**** Extracted text ****
Since we are tracking tasks, these also need to have responsibles, an importance level, and a completion status. This allows us to have a running list of important tasks to complete, which helps us focus, know about the status of different jobs and get a distributed team to do that. Case tracker helps us there, it does integration with organic groups, so we can relate tasks to groups, email updates to tasks are mailed and severity and status flags are supported. We also have a patch pending for the views integration to be able to order by task priority, which was a trivial thing we needed to produce lists of tasks from most important down to less important.

Picture of the organizer overviewGiven how distributed our team is (only some people onsite in Szeged, lots of others are around the country elsewhere, while some volunteers from as far as Prague or Belgium), we need a way to reach any given member of the team when we are in a pressing need. We use the core profile module, which provides enough features for us to collect skype names, phone numbers, living locations, and so on, and it builds up a volunteer overview page, which gives us instant access to the contact information of anybody in our team. The only little glitch with profile module is that the number of volunteers grew above 20, so it does not fit on one page by default. Talk about sweet problems...

All-in all, our volunteers are happily working towards completing our goals, and we are marching on to come out with new exciting things for you regularly. Now that the public website of Drupalcon Szeged 2008 is building out, you will notice the volunteers themselves more there too, not just through my filtering.
**** Dataset records ****
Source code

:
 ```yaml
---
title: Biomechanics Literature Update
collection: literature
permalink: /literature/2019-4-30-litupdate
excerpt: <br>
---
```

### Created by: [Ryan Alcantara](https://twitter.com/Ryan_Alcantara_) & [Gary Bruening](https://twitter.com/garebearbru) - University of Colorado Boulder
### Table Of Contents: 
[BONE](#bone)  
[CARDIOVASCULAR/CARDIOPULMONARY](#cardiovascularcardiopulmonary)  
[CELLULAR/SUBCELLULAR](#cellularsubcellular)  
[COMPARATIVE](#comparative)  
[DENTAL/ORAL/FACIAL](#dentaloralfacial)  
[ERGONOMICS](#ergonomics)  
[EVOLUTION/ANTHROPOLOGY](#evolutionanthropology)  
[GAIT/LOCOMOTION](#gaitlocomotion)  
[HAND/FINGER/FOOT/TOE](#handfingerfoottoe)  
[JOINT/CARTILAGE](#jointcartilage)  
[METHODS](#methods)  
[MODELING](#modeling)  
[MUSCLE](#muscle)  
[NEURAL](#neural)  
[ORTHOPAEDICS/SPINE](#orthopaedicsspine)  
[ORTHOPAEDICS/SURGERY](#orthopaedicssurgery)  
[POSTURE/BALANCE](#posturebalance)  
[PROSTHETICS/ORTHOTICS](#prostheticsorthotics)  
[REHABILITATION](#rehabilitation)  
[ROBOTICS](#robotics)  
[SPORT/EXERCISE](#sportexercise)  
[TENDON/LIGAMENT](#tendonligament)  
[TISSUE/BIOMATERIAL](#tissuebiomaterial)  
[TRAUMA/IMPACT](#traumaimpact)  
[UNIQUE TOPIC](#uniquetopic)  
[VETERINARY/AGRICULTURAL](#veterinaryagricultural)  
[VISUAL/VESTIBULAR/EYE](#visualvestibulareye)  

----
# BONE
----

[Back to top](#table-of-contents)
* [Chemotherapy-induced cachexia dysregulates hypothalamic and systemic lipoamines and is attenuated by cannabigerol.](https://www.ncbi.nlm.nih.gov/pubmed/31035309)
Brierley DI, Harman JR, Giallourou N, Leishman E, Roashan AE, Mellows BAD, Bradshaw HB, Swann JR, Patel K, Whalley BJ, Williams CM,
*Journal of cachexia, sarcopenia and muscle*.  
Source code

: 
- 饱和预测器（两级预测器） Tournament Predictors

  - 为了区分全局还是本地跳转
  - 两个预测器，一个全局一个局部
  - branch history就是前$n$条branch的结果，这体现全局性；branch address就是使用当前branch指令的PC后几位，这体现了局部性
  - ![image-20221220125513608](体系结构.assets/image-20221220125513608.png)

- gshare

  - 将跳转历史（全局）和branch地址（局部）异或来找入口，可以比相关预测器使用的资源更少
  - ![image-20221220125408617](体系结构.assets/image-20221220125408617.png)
****
- What you need to do:
**A)** According to the volunteer-organizing text, which module does the team use to collect volunteers' contact information?
**B)** From the volunteer-organizing text, reproduce word for word the passage between "All-in all, our" and "through my filtering.", inclusive.
Work from the volunteer-organizing text alone.

- Task-by-task outputs:
**A)** The core profile module.

**B)**
All-in all, our volunteers are happily working towards completing our goals, and we are marching on to come out with new exciting things for you regularly. Now that the public website of Drupalcon Szeged 2008 is building out, you will notice the volunteers themselves more there too, not just through my filtering.